Tra le ragioni di questa scelta radicale, il 33% lo ha fatto (o lo farà) per avvicinarsi ai propri cari, il 22% perché lo ritiene un ambiente ideale dove far crescere i propri figli, il 21% per il minor costo della vita e il 14% perché già proprietario di un'abitazione.

Più vicini alla natura

Oltre al trasferimento nel proprio Comune di origine, l'8% del campione ha risposto che si è già trasferito, o si trasferirà, in una località della stessa Regione o in una limitrofa a quella dove ha sede il lavoro. Questa scelta, soprattutto effettuata da coloro che raggiungono l'ufficio soltanto alcune volte al mese, è principalmente legata (40%) al fatto di voler vivere in un posto più a contatto con la natura, ma allo stesso tempo raggiungibile dall'ufficio in un paio d'ore.

In coerenza con questa ragione, il 13% del campione lo ha fatto anche perché stanco della vita frenetica della città, mentre l'altro 13% perché crede sia un ambiente ideale dove far crescere i figli. Da rilevare che comunque un 20% di chi si vuole trasferire in località limitrofe alla sede di lavoro cerca invece di andare a vivere in una città più grande.

Poco hinterland

Dal report emerge come minoritaria la tendenza che spinge gli smart worker a spostarsi dalle grandi città verso l'hinterland. Anche il trasferimento in un altro quartiere della stessa città è un fenomeno che appare residuale nell'ambito dell'indagine.
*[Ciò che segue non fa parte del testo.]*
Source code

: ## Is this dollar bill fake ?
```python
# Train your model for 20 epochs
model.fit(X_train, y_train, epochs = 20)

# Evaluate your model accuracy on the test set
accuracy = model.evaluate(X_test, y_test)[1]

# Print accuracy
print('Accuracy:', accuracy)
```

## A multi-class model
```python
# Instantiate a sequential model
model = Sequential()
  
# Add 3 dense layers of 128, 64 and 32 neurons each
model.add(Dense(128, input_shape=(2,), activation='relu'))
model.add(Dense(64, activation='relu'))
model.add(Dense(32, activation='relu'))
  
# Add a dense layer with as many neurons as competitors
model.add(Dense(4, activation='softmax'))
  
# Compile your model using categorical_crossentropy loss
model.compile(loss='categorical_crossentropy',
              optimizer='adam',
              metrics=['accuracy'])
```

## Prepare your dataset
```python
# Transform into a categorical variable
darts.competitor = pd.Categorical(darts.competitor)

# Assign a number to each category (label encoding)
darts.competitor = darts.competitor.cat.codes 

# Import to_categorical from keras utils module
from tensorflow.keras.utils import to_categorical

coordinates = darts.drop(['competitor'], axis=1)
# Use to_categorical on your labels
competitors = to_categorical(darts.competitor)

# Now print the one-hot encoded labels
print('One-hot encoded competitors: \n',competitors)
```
Questo potrebbe essere giustificato dal fatto che chi vive in un quartiere per un periodo sufficientemente lungo, tale da determinare un radicamento territoriale, preferisce cambiare l'abitazione all'interno dello stesso quartiere o, in alternativa, tornare alle proprie origini.

Milano fa però eccezione, a causa dei prezzi alti del vivere in città, così il trasferimento nell'hinterland può essere un buon compromesso tra raggiungimento del minor costo della vita, vicinanza con la città e soddisfacimento delle nuove esigenze abitative. Diversamente, nelle grandi città in cui i valori di mercato sono più contenuti e in diminuzione (come Torino e Genova), le caratteristiche della domanda sembrano avere un impatto diverso in termini di scelta localizzativa dell'abitazione. In questi contesti, le abitazioni dei quartieri periferici, potrebbero essere oggetto di attenzione da parte di chi necessita di sostituire l'abitazione con una più ampia, così come le zone semicentrali, rese più accessibili dalla diminuzione dei prezzi.

L'andamento del mercato

«Le prospettive di chi cerca casa vanno tuttavia confrontate con la situazione concreta del mercato _ specifica il report di Gabetti _ che nel 2020 è stato caratterizzato da un calo fisiologico delle compravendite su scala nazionale a seguito dell'emergenza Covid (-7,7%)». In linea con quanto emerso nel 2020, in termini di compravendite di abitazioni, i Comuni non capoluogo hanno visto una flessione più ridotta (-5,7%), con un tasso di crescita positivo nel terzo (+8%) e nel quarto trimestre (+11,8%), rispetto ai capoluoghi e soprattutto alle grandi città, che stanno avendo una ripresa più lenta.